Ils sont situés dans des locaux séparés, pour éviter la propagation des
sinistres. La seule chose qui n'est pas dupliquée ici, c'est le personnel. En
cas de sinistre, les téléconseillers passent d'un centre à l'autre. Le centre
d'appels de secours dédié est une solution tout aussi confortable qu'onéreuse.
A l'opposé, un centre de secours mutualisé est une police d'assurance à moindre
coût. Mais cette option offre moins de souplesse pour l'entreprise. Pis, il y a
le risque de trouver le centre de secours déjà immobilisé par un autre client,
lui aussi victime d'un sinistre. L'expérience des sinistres combattus avec
succès, comme dans le cas de Stream, démontre aussi que les moyens de
sécurisation et surtout d'action après l'incident ne seront efficaces que s'ils
sont détaillés dans des plans d'urgence. Ces scénarios doivent prévoir à
l'avance toutes les actions à entreprendre, les possibilités et les démarches
de reroutage d'appels suivant l'heure de la journée, les personnes à contacter,
etc. Ces plans ne doivent pas être simplement portés à la connaissance du
personnel - l'idéal est encore de procéder à des exercices réguliers, comme le
fait Norwich Union (voir en page 94). Ce genre de test permet de voir si les
systèmes du centre d'appels et du centre de secours restent compatibles, malgré
l'inévitable évolution de leur informatique avec le temps et si l'ensemble des
mesures de sécurisation reste toujours en état de préparation maximum.
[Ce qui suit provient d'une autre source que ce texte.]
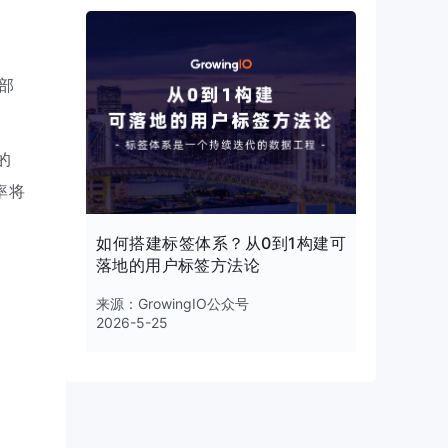
部
的
率将
如何搭建标签体系？从0到1构建可
落地的用户标签方法论
来源：
GrowingIO公众号
2026-5-25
Un logiciel qui se joue des pannes
Quand on pense sécurisation, on pense matériel. Pourtant, un logiciel bien conçu peut aussi participer à la diminution du coût des incidents dans un centre d'appels. D'habitude, lorsque le serveur ou le réseau tombe en panne, le logiciel continue de fonctionner sur les postes clients mais il ne peut pas assurer la remontée des connaissances. Comme dans une banque, lors d'un arrêt, toutes les opérations sont effectuées sur papier. Ensuite, il faut naturellement ressaisir toutes les notes. Or, cette démarche n'est pas toujours compatible avec l'engagement des services du centre d'appels, notamment avec les délais, par exemple pour une salle de marché. L'éditeur Applix a imaginé une façon d'automatiser ces tâches de récupération des informations après le rétablissement des connexions. Il a intégré ce module de sécurisation, baptisé Life Line, dans son logiciel I-entreprise. Explications de Bruno Rossi, directeur marketing d'Applix : « Le module de sécurisation effectue des sauvegardes automatiques toutes les quelques secondes sur la base centrale et sur certains postes d'opérateurs désignés pour le fonctionnement en cas de panne. Ces postes désignés constituent la cellule de crise. En cas de crise, ils assureront l'accueil au premier niveau mais au ralenti. Dès la remise en route du serveur, la machine effectuera une remontée asynchrone des données et les opérations enregistrées pendant la panne seront rapatriées vers le serveur. » Cette solution, d'apparence intéressante, n'est pas applicable à grande échelle pour des raisons purement financières. La licence ici n'étant pas calculée en nombre d'accès simultanés mais en nombre de postes, le module Life Line double le coût par poste désigné. D'où la contrainte de l'utiliser uniquement sur les postes de crise.